La ventilazione occidentale prevista nelle prossime ore, soprattutto nelle aree montuose, aumenterà infatti l’effetto wind-chill, il fenomeno che amplifica la percezione del freddo a causa della combinazione tra basse temperature e raffiche sostenute.
In diverse zone il freddo percepito potrebbe risultare più intenso rispetto ai valori registrati dai termometri.
Sabato ancora instabile: piogge dal Nord-Est verso il Sud
Il peggioramento proseguirà anche nella giornata di sabato, 16 maggio.

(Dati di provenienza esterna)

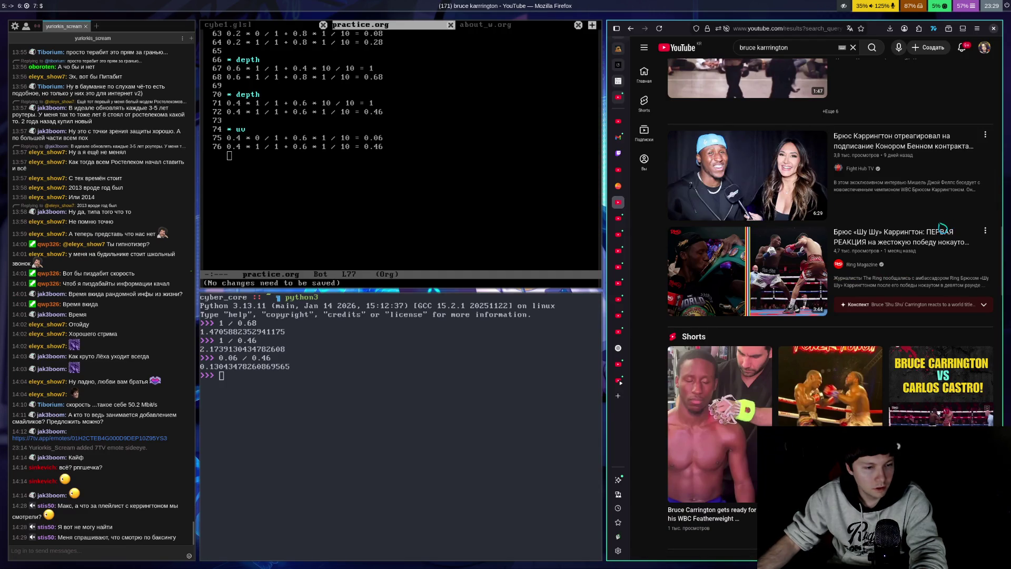
pyautogui.moveTo(989, 179)
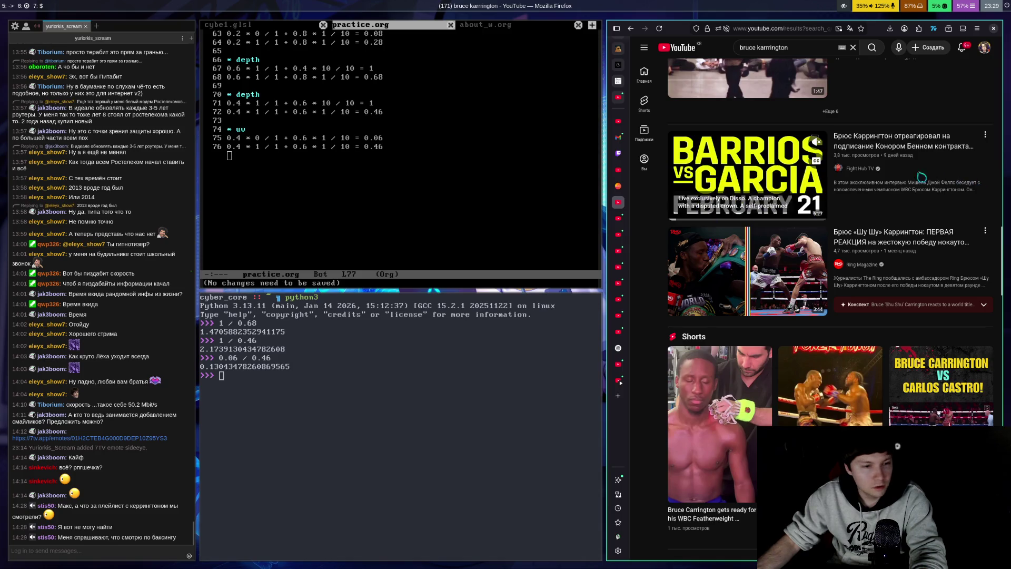
pyautogui.scroll(-4, 886, 154)
pyautogui.scroll(-10, 887, 155)
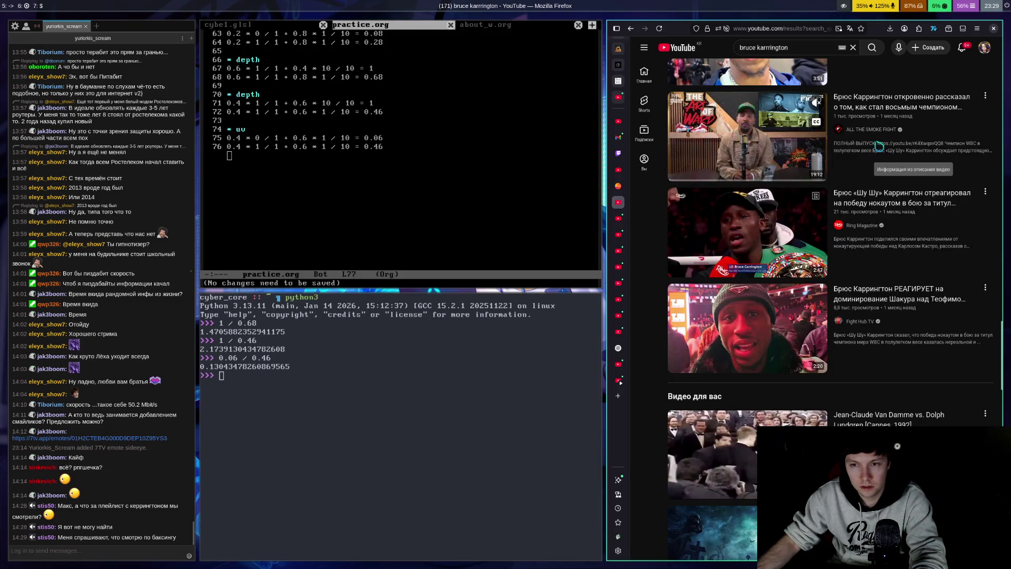
pyautogui.scroll(-5, 885, 158)
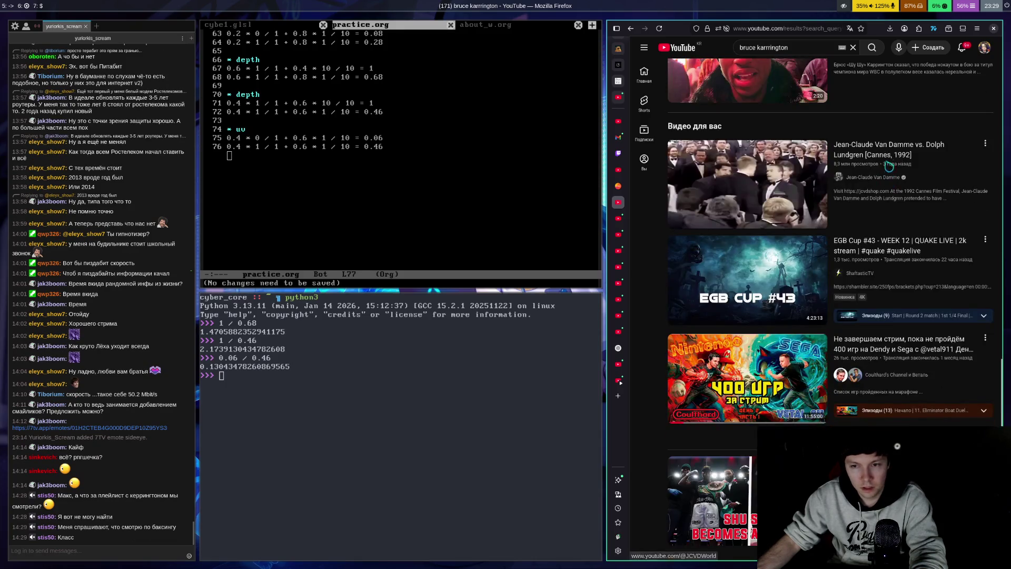
pyautogui.scroll(-5, 888, 169)
pyautogui.scroll(-5, 946, 233)
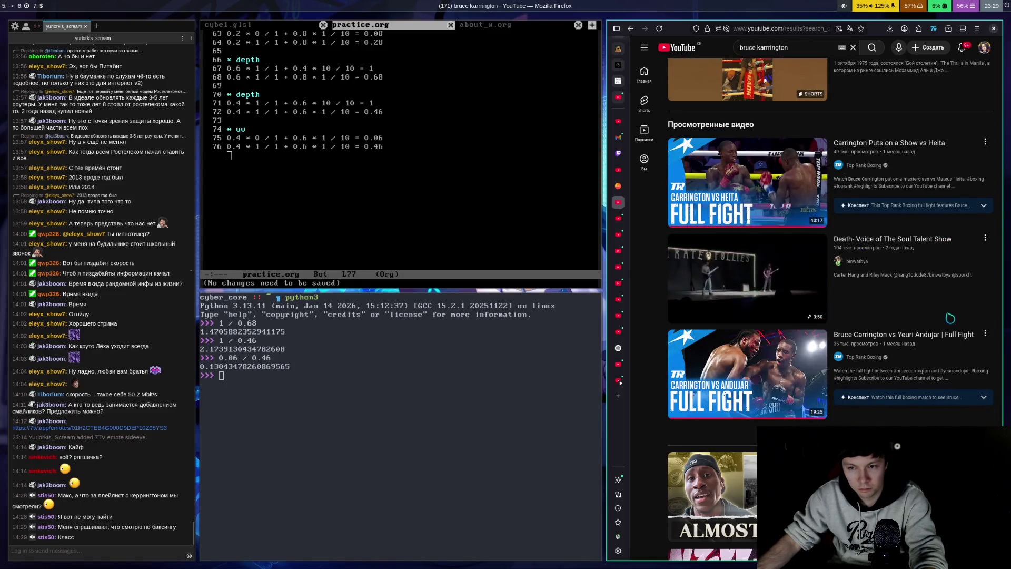
pyautogui.moveTo(810, 200)
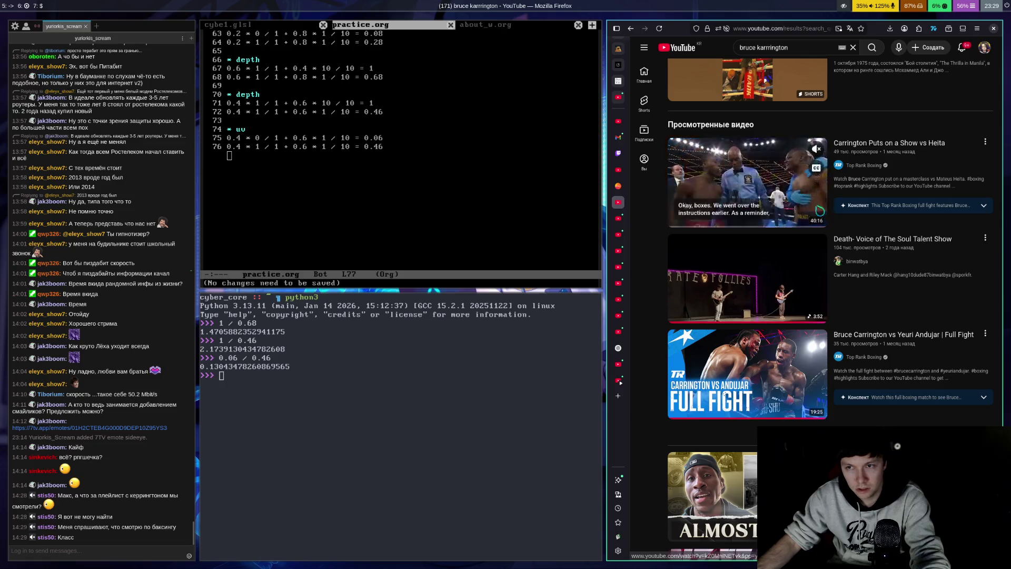
pyautogui.scroll(-4, 725, 394)
pyautogui.scroll(5, 881, 257)
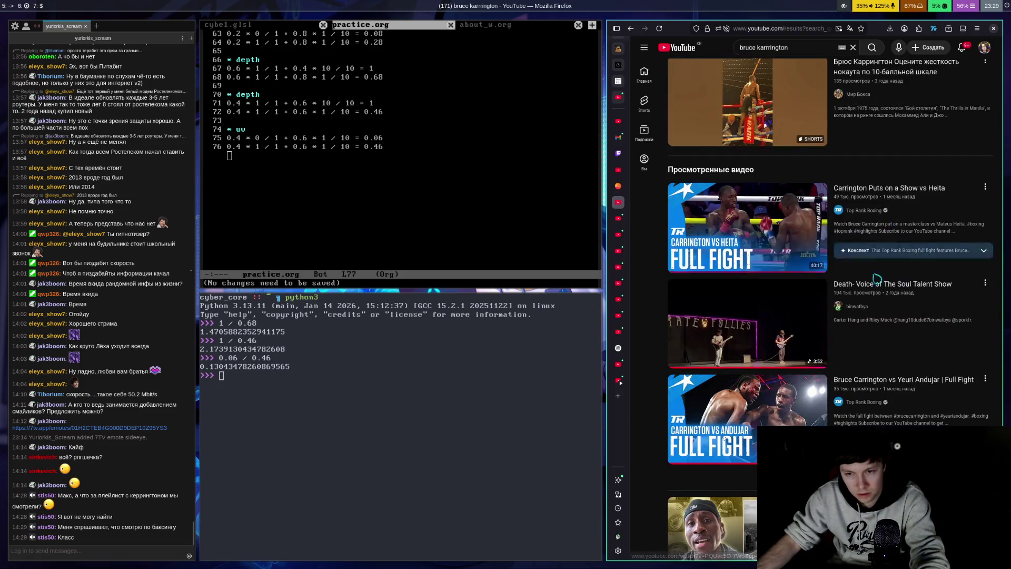
pyautogui.scroll(12, 881, 256)
pyautogui.scroll(-8, 823, 314)
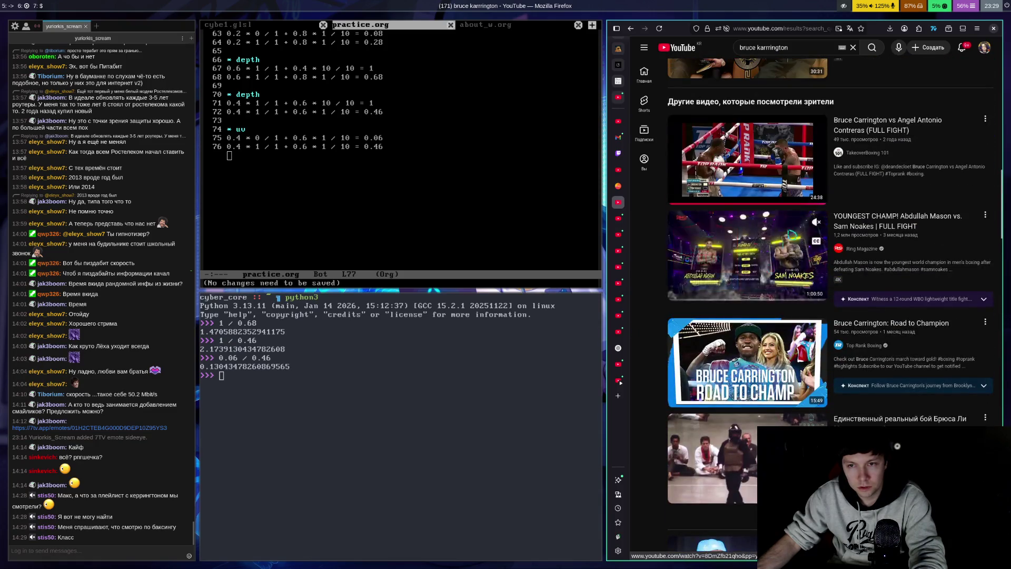
pyautogui.scroll(3, 907, 232)
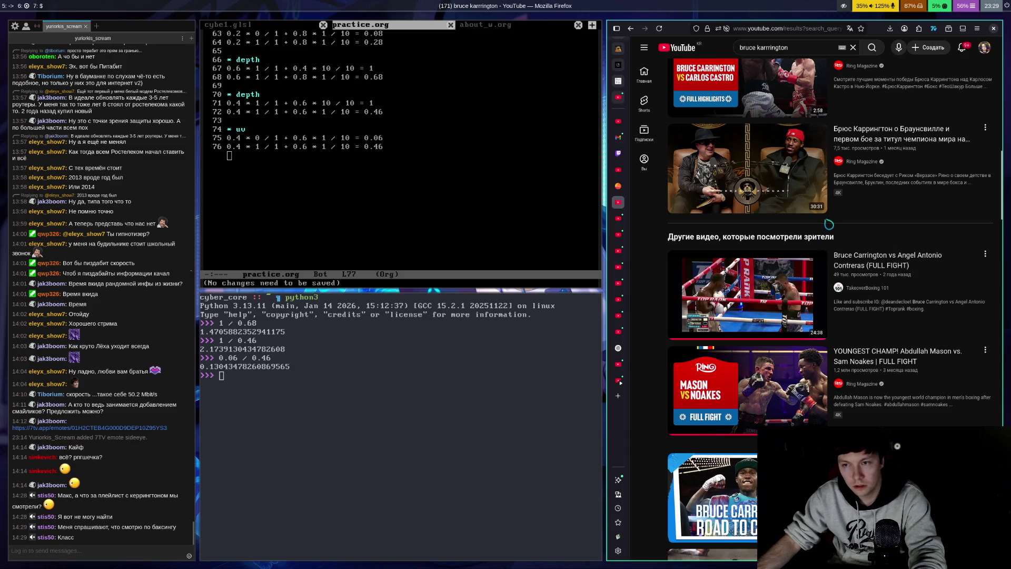
pyautogui.scroll(15, 831, 224)
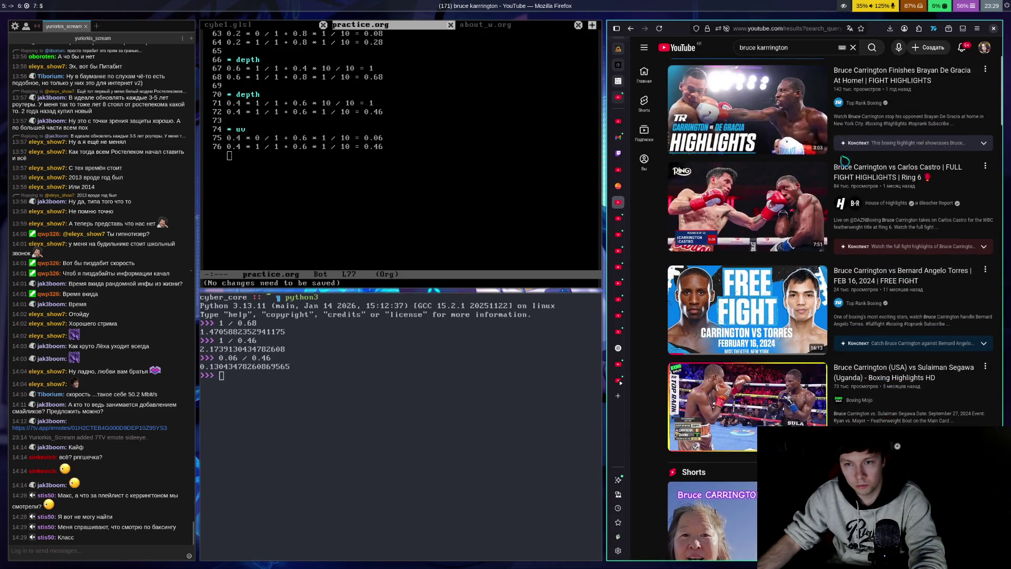
pyautogui.scroll(3, 801, 95)
# Extend the YouTube search to 'bruce karrington playlist'.
pyautogui.click(800, 48)
pyautogui.write('pl')
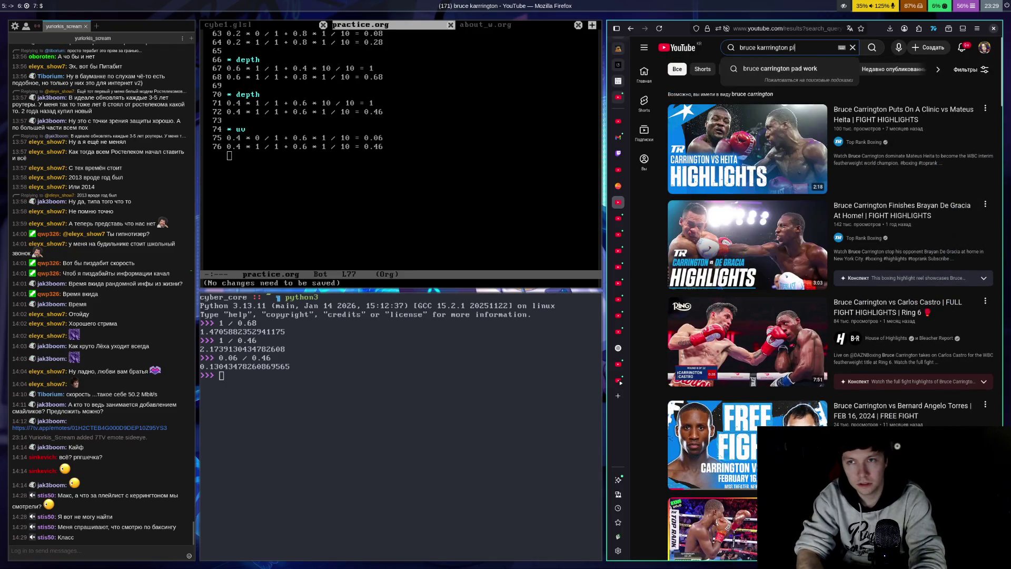
pyautogui.write('aylist')
pyautogui.press('Return')
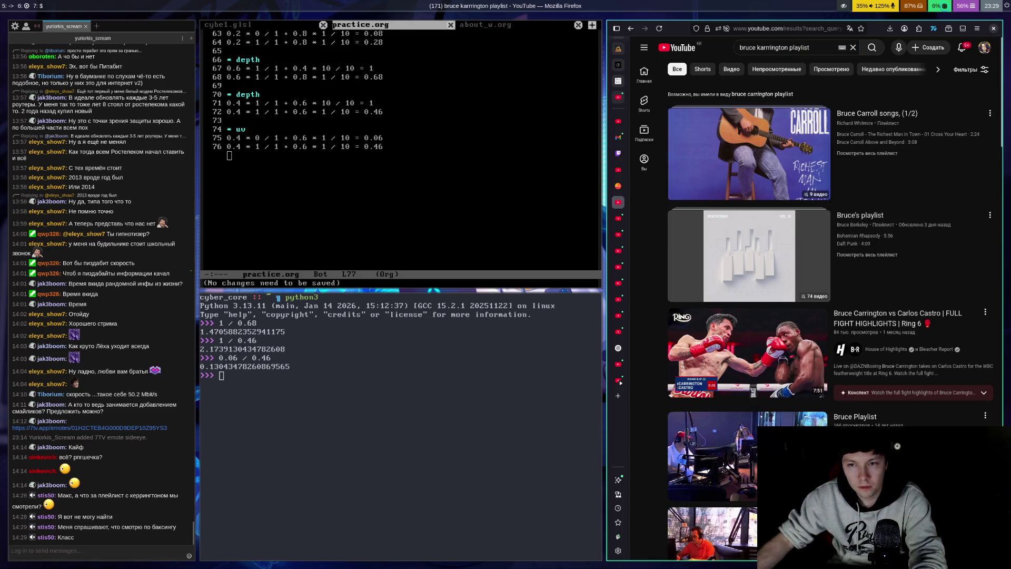
# Scroll through the playlist results, including the Bruce Carrington vs Carlos Castro highlights.
pyautogui.scroll(-3, 824, 253)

Il maltempo interesserà gran parte dell’Italia con fenomeni inizialmente più intensi tra Nord-Est e regioni centrali, prima di spostarsi progressivamente verso il Sud.
Le temperature subiranno un ulteriore lieve calo, mantenendosi ben al di sotto delle medie tipiche di metà maggio.
La fase perturbata continuerà quindi a condizionare il weekend con uno scenario più vicino all’autunno che alla primavera avanzata.
Domenica torna il sole ma attenzione alle minime
Il cambio di scenario dovrebbe arrivare da domenica 17 maggio.
Le previsioni indicano un deciso miglioramento con cieli più sereni e un graduale ritorno della stabilità atmosferica su tutta la Penisola.
La serenità del cielo nelle ore notturne favorirà però una forte dispersione del calore accumulato durante il giorno, provocando un nuovo abbassamento delle temperature minime all’alba.
Le città alpine come Bolzano e Aosta potrebbero registrare valori vicini ai 2 gradi, mentre anche in località del Centro come Perugia e Arezzo sono attese minime comprese tra 5 e 6 gradi.
Verso una fase più stabile e mite
Dopo giorni di pioggia, vento e freddo anomalo, la prossima settimana dovrebbe segnare un progressivo ritorno dell’alta pressione.
Secondo le attuali proiezioni, almeno fino alla metà della settimana successiva il tempo si manterrà in prevalenza stabile e soleggiato.
I modelli meteorologici non escludono comunque un possibile nuovo peggioramento sulle regioni adriatiche e meridionali, evoluzione che necessita ancora di ulteriori conferme.
Nel complesso, però, la tendenza indica un graduale ingresso in una fase anticiclonica più mite e stabile, in vista dell’avvicinamento dell’estate meteorologica ormai alle porte.